For increasing value on investment through dividend payout, shareholders of Lafarge Africa Plc, has commended the board for its 2017 performance, as they approve a total N13.01billion dividend.

The dividend of N1.50 kobo per share paid represents 45kobo increase compared to the N1.05kobo dividend declared for the 2016 financial year.

Speaking on behalf of the shareholders at the Lafarge 2017 yearly general meeting in Lagos, on Wednesday, the National Chairman, New Dimension Shareholders Association, Patrick Ajudua, also commended management for the success of the just-concluded rights issue.

He urged the company to ensure that the subsidiary contributes to the bottom-line, to enable it consolidate on the performance and improve liquidity.

Reviewing its performance, the Chairman, Mobolaji Balogun, said the dividend payout is in appreciation of the support shown by the shareholders so far and a worthy return on their investments.

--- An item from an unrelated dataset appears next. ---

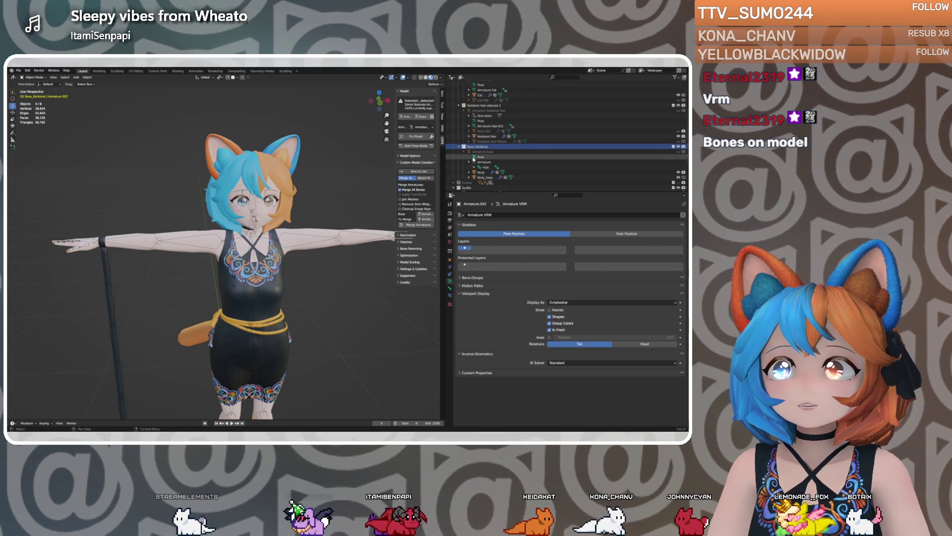
left_click(483, 119, "ctrl")
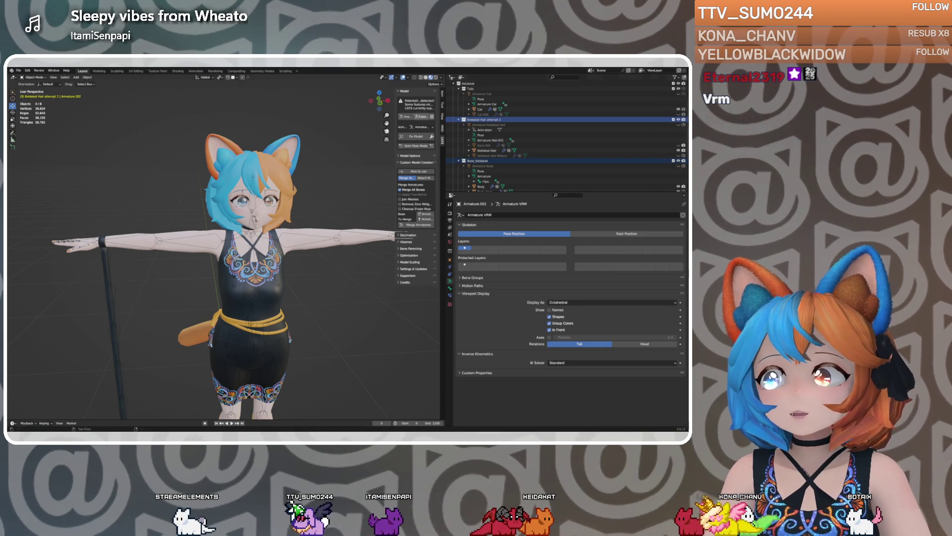
middle_click_drag(318, 185, 277, 183)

“The Board of Directors is mindful of the support of all our shareholders through the difficult but necessary journey to transform the company into a more agile and correctly financed business ready to benefit from the potential opportunities in Nigerian building materials (market),” Balogun said.

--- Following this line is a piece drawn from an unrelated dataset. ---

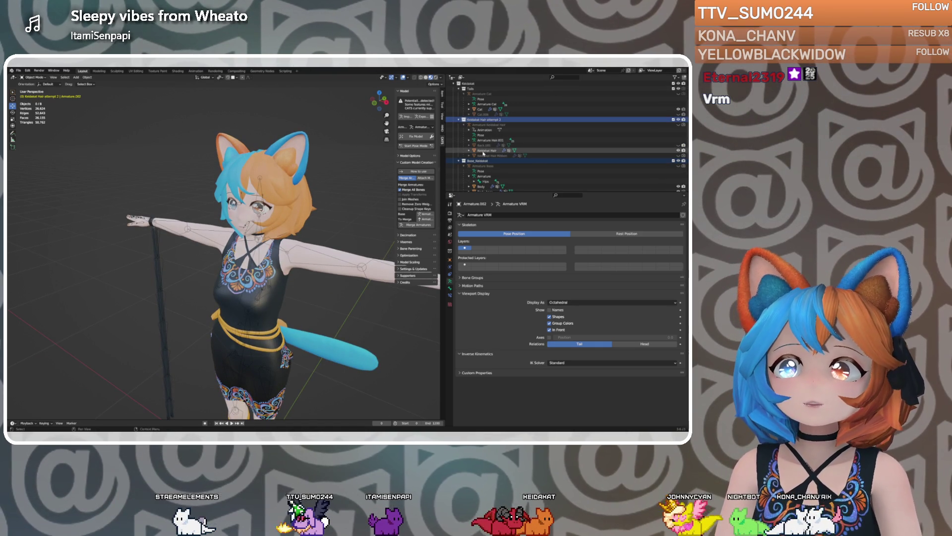
key("alt+h")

He also assured shareholders that restructuring Lafarge capital structure is largely completed through the past year, and would help to significantly reduce the cost of financing and currency translation risk.

Balogun added that the company’s recent N131.6billion rights issue, the largest ever Rights Issue in Nigeria, which was also fully subscribed, helped to significantly reduce the FX debt exposure by 50 per cent, and the Board of Directors is already reviewing options to deal with the remaining FX debt.